Passage shown:
“I have seen a wicked and ruthless man
flourishing like a green tree in its native soil,
but he soon passed away and was no more;
though
I looked for him, he could not be found.”
People frequently ask me what’s real and what’s not real
in a piece of fiction, as if every character, every crack in the sidewalk,
every 20-second gap in dialogue is somehow prototyped. It isn’t, of course. In a story, nothing is true true, even
though, if I do my job well, everything is. Let me put that
another way: nothing that emerges from
the soul can be bereft of that from whence it came; everything in a story is
real in me—something I’ve seen or touched and imagined. Almost everything I write can be footnoted,
traced to something I’ve experienced.
A few mornings ago I woke up with a pleasant dream of my
first teaching job, 35 years ago. I
don’t remember the exact image, but somehow the slot machine my mind becomes in
sleep turned up an old classroom image from a stack I hadn’t thumbed through
for a long time. Why? Freud thought he knew and so have countless
others. But I’m not sure anyone does, at
least fully. Our experiences—both real
and imagined—never totally disappear, even though they're nowhere near our radar screens
for years.

Data for this task:
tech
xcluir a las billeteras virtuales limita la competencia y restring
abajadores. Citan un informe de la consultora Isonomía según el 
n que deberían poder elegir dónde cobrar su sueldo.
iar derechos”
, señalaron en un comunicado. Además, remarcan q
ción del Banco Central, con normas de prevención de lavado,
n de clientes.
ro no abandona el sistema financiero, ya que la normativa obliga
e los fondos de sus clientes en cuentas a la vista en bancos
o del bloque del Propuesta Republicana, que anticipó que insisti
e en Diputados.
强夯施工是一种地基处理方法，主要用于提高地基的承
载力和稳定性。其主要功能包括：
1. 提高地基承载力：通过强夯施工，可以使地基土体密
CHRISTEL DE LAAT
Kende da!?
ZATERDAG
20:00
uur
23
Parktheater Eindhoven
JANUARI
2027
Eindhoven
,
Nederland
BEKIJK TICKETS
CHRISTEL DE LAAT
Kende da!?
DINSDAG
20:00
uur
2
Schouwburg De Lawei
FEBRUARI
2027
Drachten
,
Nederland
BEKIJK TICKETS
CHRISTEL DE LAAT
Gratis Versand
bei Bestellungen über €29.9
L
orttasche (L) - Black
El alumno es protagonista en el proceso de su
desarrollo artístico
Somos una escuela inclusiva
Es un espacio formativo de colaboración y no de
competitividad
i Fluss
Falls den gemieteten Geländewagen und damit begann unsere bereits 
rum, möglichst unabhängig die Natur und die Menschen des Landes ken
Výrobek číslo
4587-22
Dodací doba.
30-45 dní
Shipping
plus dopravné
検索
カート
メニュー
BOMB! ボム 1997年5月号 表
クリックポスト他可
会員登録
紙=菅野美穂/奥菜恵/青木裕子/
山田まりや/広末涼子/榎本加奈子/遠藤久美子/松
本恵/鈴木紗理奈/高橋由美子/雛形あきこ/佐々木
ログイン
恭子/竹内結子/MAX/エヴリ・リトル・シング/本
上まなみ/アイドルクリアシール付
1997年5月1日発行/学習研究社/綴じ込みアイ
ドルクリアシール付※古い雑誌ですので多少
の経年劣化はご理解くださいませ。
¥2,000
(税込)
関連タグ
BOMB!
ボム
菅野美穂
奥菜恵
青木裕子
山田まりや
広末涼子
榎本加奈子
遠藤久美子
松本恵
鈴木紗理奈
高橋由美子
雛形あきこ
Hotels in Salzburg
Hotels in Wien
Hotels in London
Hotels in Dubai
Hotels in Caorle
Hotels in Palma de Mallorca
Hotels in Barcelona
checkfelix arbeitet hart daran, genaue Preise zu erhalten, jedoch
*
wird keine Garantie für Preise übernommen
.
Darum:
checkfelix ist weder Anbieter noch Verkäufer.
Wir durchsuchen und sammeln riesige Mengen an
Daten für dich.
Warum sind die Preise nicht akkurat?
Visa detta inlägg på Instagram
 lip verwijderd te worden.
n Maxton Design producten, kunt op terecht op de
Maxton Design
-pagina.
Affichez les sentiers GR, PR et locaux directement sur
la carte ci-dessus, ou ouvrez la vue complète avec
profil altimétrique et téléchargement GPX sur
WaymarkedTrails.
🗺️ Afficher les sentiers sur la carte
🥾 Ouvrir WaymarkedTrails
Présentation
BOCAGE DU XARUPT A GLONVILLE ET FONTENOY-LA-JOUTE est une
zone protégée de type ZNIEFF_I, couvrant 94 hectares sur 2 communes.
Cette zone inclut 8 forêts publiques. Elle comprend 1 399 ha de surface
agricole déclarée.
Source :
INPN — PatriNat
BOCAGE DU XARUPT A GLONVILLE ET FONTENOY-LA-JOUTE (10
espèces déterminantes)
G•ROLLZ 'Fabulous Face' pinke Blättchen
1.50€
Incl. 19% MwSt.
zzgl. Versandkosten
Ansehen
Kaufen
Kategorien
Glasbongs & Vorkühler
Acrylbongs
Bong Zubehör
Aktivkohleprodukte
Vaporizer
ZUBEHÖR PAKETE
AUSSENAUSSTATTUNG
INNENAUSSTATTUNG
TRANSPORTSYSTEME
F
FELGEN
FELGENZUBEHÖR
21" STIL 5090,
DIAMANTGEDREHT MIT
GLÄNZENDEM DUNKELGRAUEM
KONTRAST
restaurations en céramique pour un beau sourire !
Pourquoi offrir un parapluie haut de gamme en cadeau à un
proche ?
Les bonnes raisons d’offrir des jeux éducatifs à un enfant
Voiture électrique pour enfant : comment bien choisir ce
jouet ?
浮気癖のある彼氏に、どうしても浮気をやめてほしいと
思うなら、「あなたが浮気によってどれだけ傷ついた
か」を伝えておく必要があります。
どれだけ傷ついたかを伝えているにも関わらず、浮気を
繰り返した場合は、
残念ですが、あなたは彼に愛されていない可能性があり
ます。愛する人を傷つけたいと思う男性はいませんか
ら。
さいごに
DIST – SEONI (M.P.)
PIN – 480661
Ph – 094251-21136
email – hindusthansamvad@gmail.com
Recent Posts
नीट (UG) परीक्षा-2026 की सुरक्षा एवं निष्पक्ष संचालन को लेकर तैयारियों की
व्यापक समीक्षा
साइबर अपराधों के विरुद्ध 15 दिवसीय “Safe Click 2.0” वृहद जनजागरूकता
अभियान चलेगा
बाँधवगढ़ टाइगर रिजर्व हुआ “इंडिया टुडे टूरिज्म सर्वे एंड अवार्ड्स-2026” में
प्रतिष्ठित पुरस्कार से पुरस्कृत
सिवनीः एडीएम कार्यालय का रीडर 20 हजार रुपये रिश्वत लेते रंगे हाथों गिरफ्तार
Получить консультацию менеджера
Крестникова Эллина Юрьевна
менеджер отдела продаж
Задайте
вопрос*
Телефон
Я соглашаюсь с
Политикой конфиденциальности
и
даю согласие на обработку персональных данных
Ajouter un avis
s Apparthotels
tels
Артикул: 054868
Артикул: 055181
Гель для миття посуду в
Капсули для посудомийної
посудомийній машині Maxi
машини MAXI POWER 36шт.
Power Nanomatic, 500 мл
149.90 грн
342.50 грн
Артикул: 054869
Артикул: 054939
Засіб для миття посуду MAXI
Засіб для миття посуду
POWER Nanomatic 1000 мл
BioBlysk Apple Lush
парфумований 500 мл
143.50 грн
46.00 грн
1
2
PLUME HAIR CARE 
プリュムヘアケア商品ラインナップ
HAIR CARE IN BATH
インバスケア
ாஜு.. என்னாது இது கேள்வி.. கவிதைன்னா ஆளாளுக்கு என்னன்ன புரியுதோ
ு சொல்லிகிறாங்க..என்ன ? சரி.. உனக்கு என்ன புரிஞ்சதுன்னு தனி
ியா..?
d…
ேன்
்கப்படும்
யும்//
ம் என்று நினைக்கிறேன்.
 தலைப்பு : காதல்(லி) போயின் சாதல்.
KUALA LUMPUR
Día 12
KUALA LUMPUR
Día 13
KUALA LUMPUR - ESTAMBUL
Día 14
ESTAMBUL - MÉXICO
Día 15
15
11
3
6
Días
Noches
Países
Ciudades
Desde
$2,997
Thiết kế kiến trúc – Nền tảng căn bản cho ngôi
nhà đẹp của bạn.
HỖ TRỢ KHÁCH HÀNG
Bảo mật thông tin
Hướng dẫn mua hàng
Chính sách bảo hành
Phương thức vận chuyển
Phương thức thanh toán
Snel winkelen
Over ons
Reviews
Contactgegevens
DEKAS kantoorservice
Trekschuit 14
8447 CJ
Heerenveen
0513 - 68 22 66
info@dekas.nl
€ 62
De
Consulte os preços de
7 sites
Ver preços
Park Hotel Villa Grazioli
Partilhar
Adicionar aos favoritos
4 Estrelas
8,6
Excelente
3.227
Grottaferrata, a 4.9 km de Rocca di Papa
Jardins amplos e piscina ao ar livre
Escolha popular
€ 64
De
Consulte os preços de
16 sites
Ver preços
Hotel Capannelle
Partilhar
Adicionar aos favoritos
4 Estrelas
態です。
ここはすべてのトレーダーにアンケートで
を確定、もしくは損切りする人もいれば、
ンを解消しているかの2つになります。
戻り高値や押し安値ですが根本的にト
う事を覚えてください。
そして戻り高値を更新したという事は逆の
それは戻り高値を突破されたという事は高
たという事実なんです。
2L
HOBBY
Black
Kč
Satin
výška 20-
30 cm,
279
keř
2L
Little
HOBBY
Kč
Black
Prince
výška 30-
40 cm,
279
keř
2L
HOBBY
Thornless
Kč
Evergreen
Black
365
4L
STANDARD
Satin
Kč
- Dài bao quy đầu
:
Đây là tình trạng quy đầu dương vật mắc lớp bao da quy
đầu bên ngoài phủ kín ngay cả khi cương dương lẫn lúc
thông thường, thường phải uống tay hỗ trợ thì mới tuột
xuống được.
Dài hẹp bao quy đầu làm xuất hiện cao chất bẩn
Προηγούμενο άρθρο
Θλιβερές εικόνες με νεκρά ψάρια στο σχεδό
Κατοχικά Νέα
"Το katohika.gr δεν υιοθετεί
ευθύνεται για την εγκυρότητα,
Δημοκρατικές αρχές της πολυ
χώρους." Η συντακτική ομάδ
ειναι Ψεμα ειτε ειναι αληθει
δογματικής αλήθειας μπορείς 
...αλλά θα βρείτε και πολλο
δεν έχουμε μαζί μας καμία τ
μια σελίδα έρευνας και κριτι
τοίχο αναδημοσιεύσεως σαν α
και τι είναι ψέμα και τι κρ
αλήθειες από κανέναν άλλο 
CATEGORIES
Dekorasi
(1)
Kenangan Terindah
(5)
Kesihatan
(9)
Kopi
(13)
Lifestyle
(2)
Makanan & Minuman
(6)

List of tasks:
A) According to the passage on fiction and memory, how long ago was the first teaching job that the writer dreamed about?
B) Transcribe the records word for word, everything from the first line of the records down to the line containing "Warum sind die Preise nicht akkurat?", including that line.

Solved tasks:
A) The job was 35 years ago.

B)
tech
xcluir a las billeteras virtuales limita la competencia y restring
abajadores. Citan un informe de la consultora Isonomía según el 
n que deberían poder elegir dónde cobrar su sueldo.
iar derechos”
, señalaron en un comunicado. Además, remarcan q
ción del Banco Central, con normas de prevención de lavado,
n de clientes.
ro no abandona el sistema financiero, ya que la normativa obliga
e los fondos de sus clientes en cuentas a la vista en bancos
o del bloque del Propuesta Republicana, que anticipó que insisti
e en Diputados.
强夯施工是一种地基处理方法，主要用于提高地基的承
载力和稳定性。其主要功能包括：
1. 提高地基承载力：通过强夯施工，可以使地基土体密
CHRISTEL DE LAAT
Kende da!?
ZATERDAG
20:00
uur
23
Parktheater Eindhoven
JANUARI
2027
Eindhoven
,
Nederland
BEKIJK TICKETS
CHRISTEL DE LAAT
Kende da!?
DINSDAG
20:00
uur
2
Schouwburg De Lawei
FEBRUARI
2027
Drachten
,
Nederland
BEKIJK TICKETS
CHRISTEL DE LAAT
Gratis Versand
bei Bestellungen über €29.9
L
orttasche (L) - Black
El alumno es protagonista en el proceso de su
desarrollo artístico
Somos una escuela inclusiva
Es un espacio formativo de colaboración y no de
competitividad
i Fluss
Falls den gemieteten Geländewagen und damit begann unsere bereits 
rum, möglichst unabhängig die Natur und die Menschen des Landes ken
Výrobek číslo
4587-22
Dodací doba.
30-45 dní
Shipping
plus dopravné
検索
カート
メニュー
BOMB! ボム 1997年5月号 表
クリックポスト他可
会員登録
紙=菅野美穂/奥菜恵/青木裕子/
山田まりや/広末涼子/榎本加奈子/遠藤久美子/松
本恵/鈴木紗理奈/高橋由美子/雛形あきこ/佐々木
ログイン
恭子/竹内結子/MAX/エヴリ・リトル・シング/本
上まなみ/アイドルクリアシール付
1997年5月1日発行/学習研究社/綴じ込みアイ
ドルクリアシール付※古い雑誌ですので多少
の経年劣化はご理解くださいませ。
¥2,000
(税込)
関連タグ
BOMB!
ボム
菅野美穂
奥菜恵
青木裕子
山田まりや
広末涼子
榎本加奈子
遠藤久美子
松本恵
鈴木紗理奈
高橋由美子
雛形あきこ
Hotels in Salzburg
Hotels in Wien
Hotels in London
Hotels in Dubai
Hotels in Caorle
Hotels in Palma de Mallorca
Hotels in Barcelona
checkfelix arbeitet hart daran, genaue Preise zu erhalten, jedoch
*
wird keine Garantie für Preise übernommen
.
Darum:
checkfelix ist weder Anbieter noch Verkäufer.
Wir durchsuchen und sammeln riesige Mengen an
Daten für dich.
Warum sind die Preise nicht akkurat?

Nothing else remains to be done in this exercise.